The insignia is based on a 15th-century Italian sculpture known as the “liberated bambino.” The artist, Andrea della Robbia, sought to display the highest ideals of modern humanism -- personal freedom and liberation from the ignorance of the past.
In just a few centuries, the image of swaddling clothes completely changed in meaning. It went from being a sign of love and affection, of being deeply cherished, to being a symbol of cruelty and neglect.
And maybe that’s the point. In the crèche and on the cross, our Lord not only came to us; he allowed himself to be bound by us. For our sake, God incarnate became vulnerable. He gave himself up to us. He placed himself in our hands.
It’s one thing to picture Mary wrapping the infant body of Jesus in swaddling clothes and laying him in a manger. It’s quite another to see Joseph of Arimathea doing the same with his bruised and lifeless adult body and then laying him in the tomb.
In the novel “The Widows of Eastwick,” by John Updike, a wife is sharing with a friend why her husband abruptly gave up his favorite sport of snow skiing. He was injured, she explains, by a pair of young snowboarders. But it wasn’t the injury that made him quit; it was the embarrassment of being rescued. He had to be carried down the mountain by the ski patrol, she says, “all swaddled like a baby or a mummy.” He just quit, because he never got over the embarrassment of that.
It is embarrassing -- shameful, even -- to see our Savior as vulnerable as a newborn infant, to watch as he is removed from the cross, wrapped in swaddling clothes and laid in a tomb. Perhaps the greatest mystery of the Christian faith is that God -- the all-powerful Creator -- became for our sake completely vulnerable.
In the crèche and on the cross, God incarnate is bound in swaddling clothes. To their credit, the Gospel writers never attempt to explain that. They simply bear witness to its truth.

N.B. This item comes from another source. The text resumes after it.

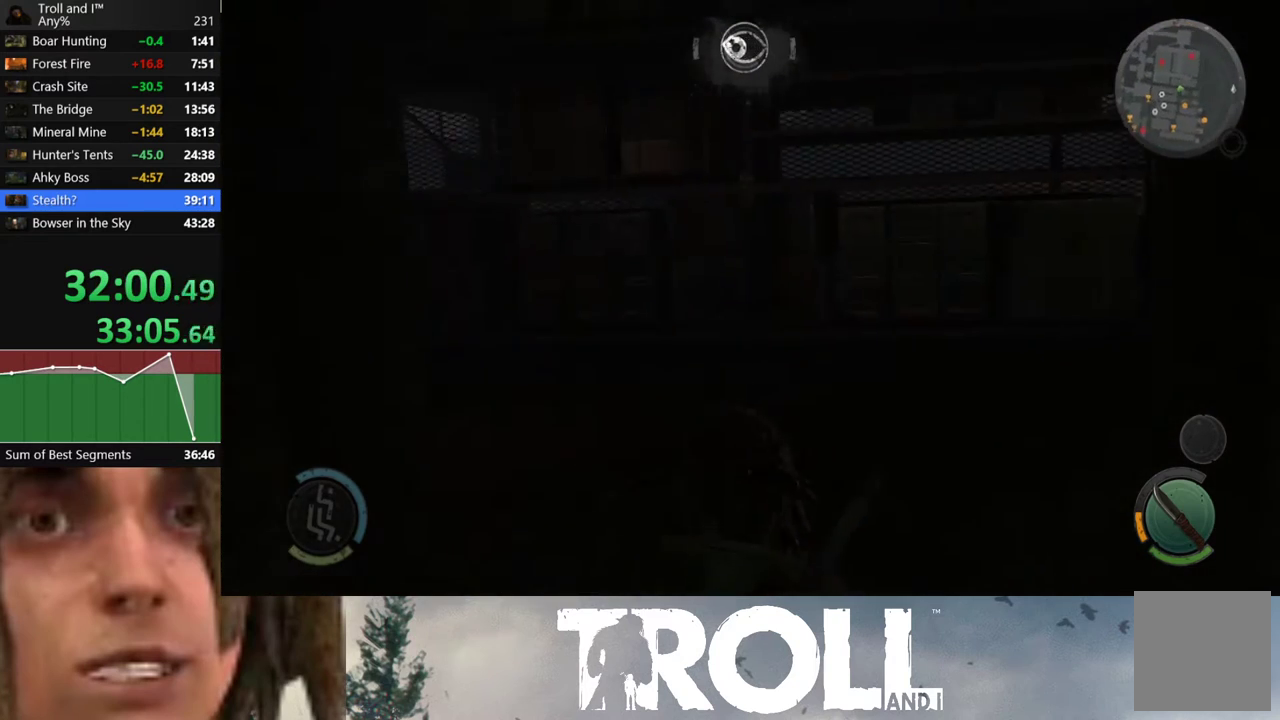
{"buttons": [], "left_stick": "up", "right_stick": "center", "events": [[100, "right_stick", "center"]]}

And then, on Easter morning, we discover that this mystery goes even deeper. Peter runs to the place where Joseph of Arimathea has laid him. He not only finds this place empty; he sees that the swaddling clothes that once bound him have been untied and put away.
Now that I see this detail in the story, I understand why it filled Peter with wonder. It was a sign unto him -- and now unto me as well -- that our risen Lord has no more use for swaddling clothes. The very one who placed himself in our hands also holds each one of us in his own.